後席の使い方で選び分けられるスペーシアとスペーシアベース

スペーシアベースでは4つのモードで室内空間を自由にアレンジできるマルチボードを全車標準装備。写真はデスクのように使える上段モード

 それなら軽乗用車のスペーシアと、スペーシアベースを比べたらどうか。基本的には同じクルマだが、スペーシアベースは軽商用車だから、後席をコンパクトに格納できる。この状態では、荷室長が1205mm、荷室幅は1245mm、荷室高は1220mmになり、エブリイバンには及ばないが、スペーシアよりは荷物を積みやすい。

 さらに後席を格納せずに背もたれだけを倒すと、ベンチのようになる。マルチボードをデスクのように使うと、リモートワークのスペースとしても活用できる。マルチボードの高さを変えて、前席をリクライニングさせて連結すると、車内が平らな空間になる。クッションを利用してデコボコを埋めると、車中泊にも使いやすい。

 その代わりスペーシアベースでは、後席の造りは簡素化された。軽商用車の規格に沿って、後席よりも荷室面積を広く確保したから、後席を使うと足元空間が大幅に狭い。後席は緊急用で、実質的に2人乗りだ。

 つまり軽乗用車のスペーシアをベースに、車内の中央から後部の使い勝手を多彩に変更したのがスペーシアベースと考えれば良い。この機能を得るため、軽商用車の規格を活用した。

 スペーシアベースの価格は、スペーシアの標準ボディとほぼ同じだ。従って4名で快適に乗車できる後席が欲しいときには軽乗用車のスペーシア、2名以内の乗車で、リモートワークや車中泊を楽しみたいならスペーシアベースと使い分けられる。

 そしてさらに広い荷室が欲しいときは、エブリイバンを検討する。エブリイには、5ナンバー車として届け出される軽乗用車のワゴンもあり、後席の快適性を向上させたり、装備を充実させることも可能だ。

スペーシアベースと成り立ちが近いホンダN-VANの特徴とは?

N-VANは、センターピラーレスドアを採用。助手席側開口部幅は1580mmを実現。シートアレンジでは、運転席を除いた車内全体がフラットな荷室になる

 このほかスペーシアベースに似た軽商用バンとして、ホンダN-VANもある。N-BOXの派生車種だから、成り立ちはスペーシアベースに近い。ところがN-VANの事情はもっと切実だ。かつてホンダは、エブリイバンのような専用設計のアクティバンを自社開発していたが、コストで折り合いが付かずに生産を終えた。

 そこでN-BOXをベースに、コストを抑えて開発されたのがN-VANだ。
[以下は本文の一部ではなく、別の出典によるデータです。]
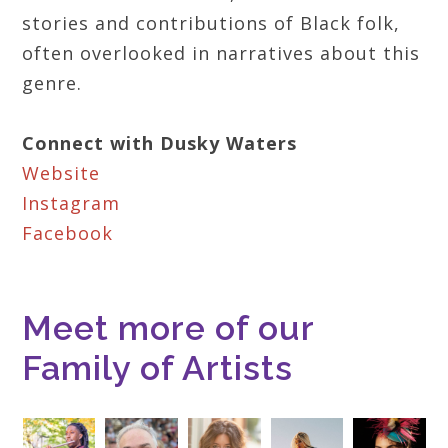
stories and contributions of Black folk,
often overlooked in narratives about this
genre.
Connect with Dusky Waters
Website
Instagram
Facebook
Meet more of our
Family of Artists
前輪駆動のN-BOXをベースにした軽商用車なのに、後輪駆動のアクティバンのユーザーまでカバーせねばならない。つまりN-VANは、エブリイバンのあるスペーシアベースと違って、ホンダの軽商用バンを1車種で背負って立つ存在なのだ。

 ただしスペーシアベースとエブリイバンの比較で述べた通り、N-VANの荷室長は、エンジンをボディの後部に搭載したアクティバンに比べて大幅に短い。

 そこでN-VANは、助手席まで後席と同じように小さく格納できる構造とした。助手席、後席ともに座り心地は悪いが、運転席以外をすべて平らな荷室として活用できる。左側のピラー(柱)はドアに埋め込み、前後のドアを両方ともに開くと、開口幅が1580mmまで広がる。
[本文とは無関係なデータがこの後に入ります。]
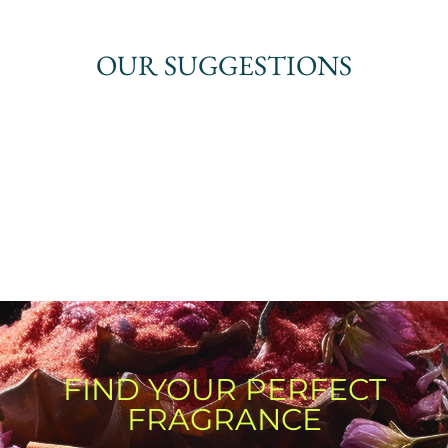
OUR SUGGESTIONS
FIND YOUR PERFECT
FRAGRANCE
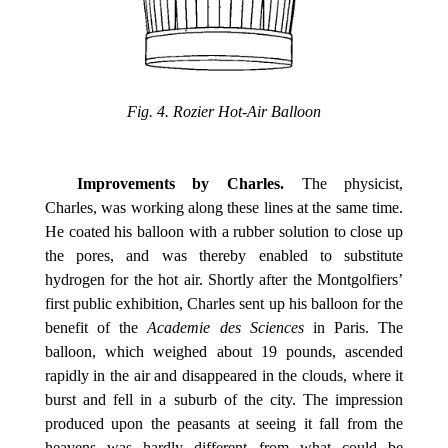
Fig. 4. Rozier Hot-Air Balloon
Improvements by Charles.
The physicist,
Charles, was working along these lines at the same time.
He coated his balloon with a rubber solution to close up
the pores, and was thereby enabled to substitute
hydrogen for the hot air. Shortly after the Montgolfiers’
first public exhibition, Charles sent up his balloon for the
benefit of the
Academie des Sciences
in Paris. The
balloon, which weighed about 19 pounds, ascended
rapidly in the air and disappeared in the clouds, where it
burst and fell in a suburb of the city. The impression
produced upon the peasants at seeing it fall from the
heavens was hardly different from what could be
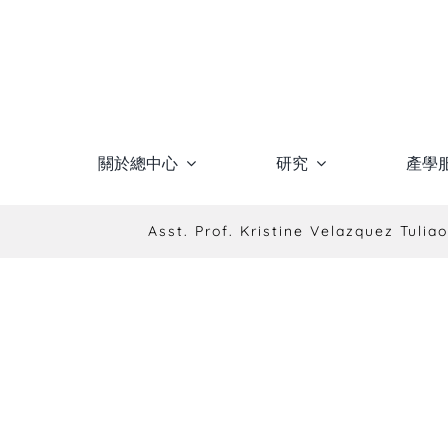
Skip
to
content
關於總中心
研究
產學
Asst. Prof. Kristine Velazquez Tuliao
 助手席と後席を畳めば、リヤゲートではなくボディの側面から、長い荷物を積める。最大積載量もグレードによっては350kgを確保したから、200kgのスペーシアベースに比べて重い荷物に対応できる。

 このようにN-VANは、N-BOXをベースにしながら数々の工夫を施して、アクティバンの代わりを務めようとしている。今のホンダでは、小型/普通車も含めてN-VANが唯一の商用車になったから、まさに大黒柱的な存在だ。

 以上のように、スペーシアベース、エブリイバン、軽乗用車のスペーシア、そしてN-VANは、全長や全幅、エンジン排気量はすべて共通だが、与えられた使命はそれぞれ異なる。軽自動車の世界は広く、日本独自のカテゴリーとして、多くの人達を魅了している。日本の生活に欠かせない存在になっている。